■ **Dataset records**

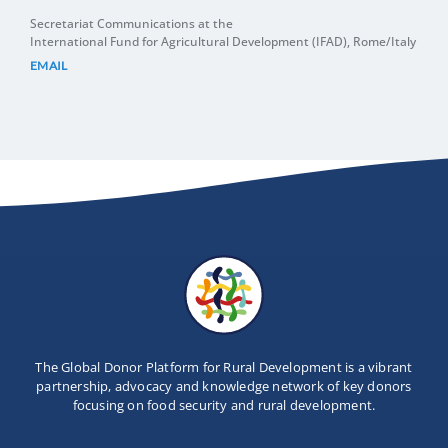
Secretariat Communications at the
International Fund for Agricultural Development (IFAD), Rome/Italy
EMAIL
The Global Donor Platform for Rural Development is a vibrant
partnership, advocacy and knowledge network of key donors
focusing on food security and rural development.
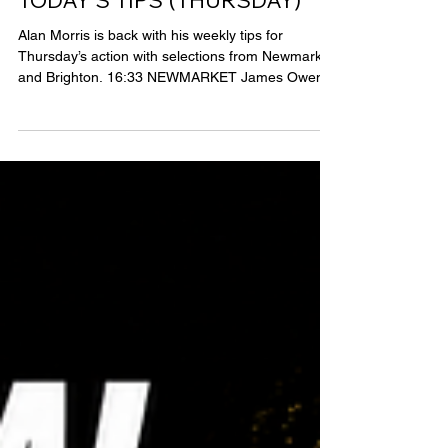
Alan Morris
3 days ago
1 min read
Tipping Articles
TODAY’S TIPS (THURSDAY)
Alan Morris is back with his weekly tips for
Thursday’s action with selections from Newmarket
and Brighton. 16:33 NEWMARKET James Owen’s
horses do seem to be a little overbet but High
Fibre has run well in two starts on flat and over
hurdles for his new yard and looks a solid
favourite here. Cieren Fallon has been in great
form for the yard and High Fibre looks to have the
speed to be wise to any lack of pace here. Minhad
has to prove himself over the distance and it is
uncle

■ **What is required**
Reproduce, word for word, everything in the listing above except the pictures.

■ **Answer for this exercise**
Secretariat Communications at the
International Fund for Agricultural Development (IFAD), Rome/Italy
EMAIL
The Global Donor Platform for Rural Development is a vibrant
partnership, advocacy and knowledge network of key donors
focusing on food security and rural development.
Alan Morris
3 days ago
1 min read
Tipping Articles
TODAY’S TIPS (THURSDAY)
Alan Morris is back with his weekly tips for
Thursday’s action with selections from Newmarket
and Brighton. 16:33 NEWMARKET James Owen’s
horses do seem to be a little overbet but High
Fibre has run well in two starts on flat and over
hurdles for his new yard and looks a solid
favourite here. Cieren Fallon has been in great
form for the yard and High Fibre looks to have the
speed to be wise to any lack of pace here. Minhad
has to prove himself over the distance and it is
uncle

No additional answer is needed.